5. Retrieve your Client ID, Client Secret, and Discovery URL. 
6. In Syncro, enter the Client ID, Client Secret, and Discovery URL in the pop-up window:
   
   Note: Required fields must have values to enable SSO and to make the Save and Test button available.
7. (Optional) Check "Enable SSO" to activate SSO immediately. If you want to save your credentials without activating SSO yet, leave it unchecked. See About the “Enable SSO” checkbox in the Identity Provider Configuration Pop-Up Window.
8. Click Save Changes. To save and immediately run a validation test, click Save and Test instead. 

Result

Values in the pop-up window are only sent to the backend when the form is saved. The “Enable SSO” toggle on the Organization Details Page will update to match the state of the checkbox (on or off). Closing the pop-up window without saving discards all changes. If SSO is enabled during the save, the "Let SSO logins bypass MFA" and "Enable Auto Provisioning" toggles become enabled and are set to on. 

To verify your configuration is working, see Test Your SSO Configuration. 

Test Your SSO Configuration

Save and Test saves your configuration and immediately runs a validation flow against your IdP. You do not need to check "Enable SSO" to run a test, which means you can verify your credentials are correct before activating SSO for end users.

Prerequisites

All required fields (Client ID, Client Secret, and Discovery URL) in the Identity Provider Configuration pop-up window must be populated. Secret Expiry is not required. "Enable SSO" does not need to be checked.

Steps

1. Navigate to Organizations > [Organization Name] > Organization Details, and scroll to the End User Portal section:
   
2. Complete or verify the credential fields in the Identity Provider Configuration pop-up window. 
3. Click Save and Test.

Result

• If validation is successful, the pop-up window closes and you are returned to the Organization Details page with a success alert.
• If validation fails, you are stopped inside the SSO flow and will need to correct your configuration before proceeding.
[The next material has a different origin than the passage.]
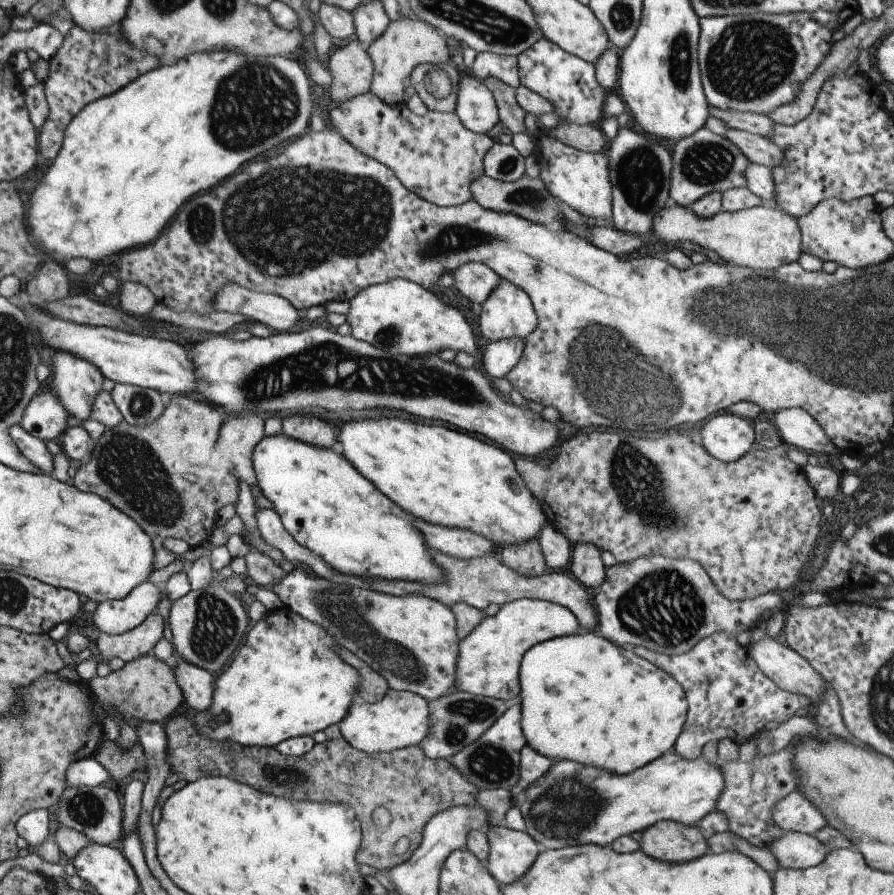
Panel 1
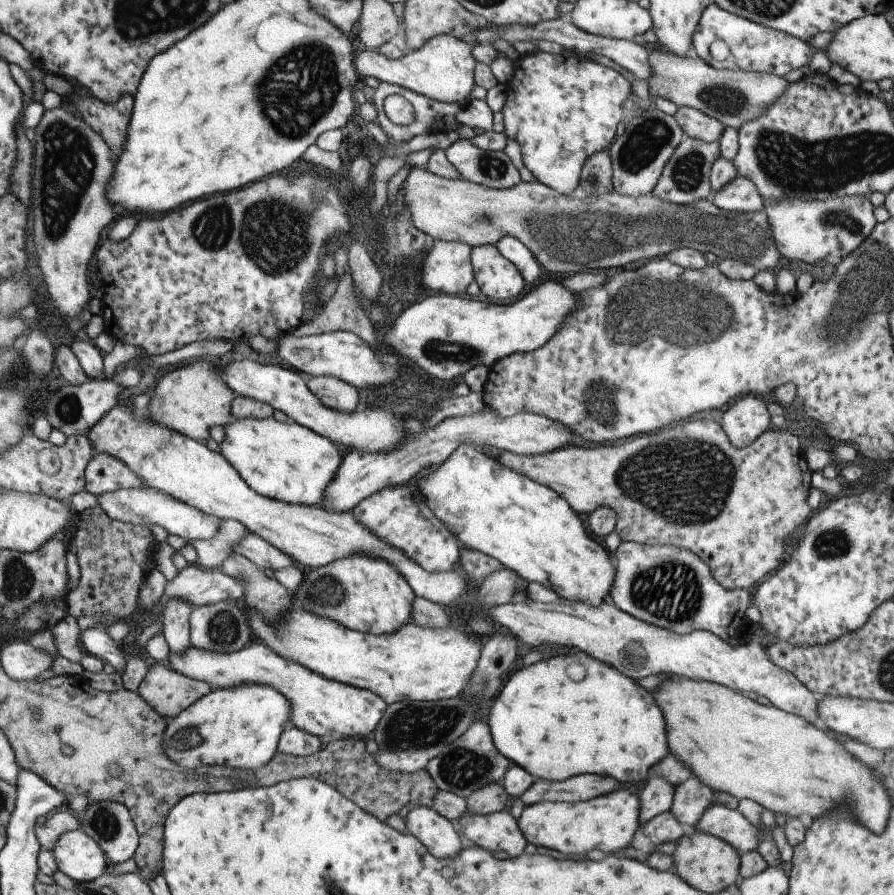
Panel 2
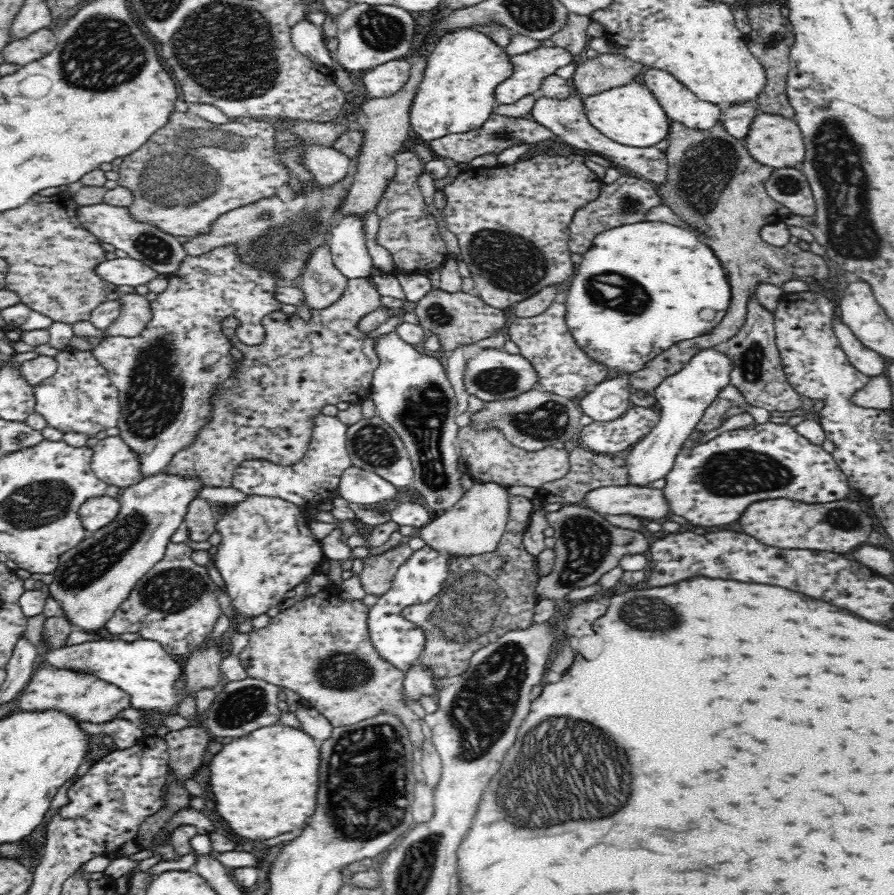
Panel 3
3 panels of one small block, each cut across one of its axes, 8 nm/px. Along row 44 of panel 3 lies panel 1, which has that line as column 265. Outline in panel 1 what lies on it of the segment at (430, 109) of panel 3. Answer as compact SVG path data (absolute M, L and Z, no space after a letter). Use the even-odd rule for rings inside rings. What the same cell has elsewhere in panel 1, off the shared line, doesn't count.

In some cases testing may not be feasible. If you don't have access to a user account already configured in the IdP with valid credentials, you can save and enable SSO, then verify by logging in as an end user.

System Messages for the Identity Provider Configuration Pop-Up Window

Here are the messages you may see after saving or closing the Identity Provider Configuration pop-up window:

• "IDP configuration saved." The configuration saved successfully.
• "IDP configuration saved with invalid Discovery URL." The configuration saved but the Discovery URL could not be validated. SSO may not function correctly until the Discovery URL is corrected. Verify the URL in your IdP before enabling SSO. 
• "IDP configuration could not be saved." The save failed. No changes were applied. Check your connection and try again.
• "IDP configuration changes discarded." You closed the pop-up window without saving by clicking Cancel, pressing Esc, or clicking outside the pop-up window. No changes were applied. Reopening the pop-up window will show the last saved configuration.

MFA Label Changes When SSO Bypass Is Enabled

When "Let SSO logins bypass MFA" is enabled at the Organization level, the MFA label updates in two places.

• On the Organization Details page in the Portal Users section, the label reads "Require MFA for this User (except in SSO)."
• On the End User Details page in the End User Portal section, the label reads "Require MFA (except in SSO)."

When "Let SSO logins bypass MFA" is disabled, both labels revert to their standard wording. Even if MFA is required for a given user, that requirement does not apply when the user authenticates via SSO.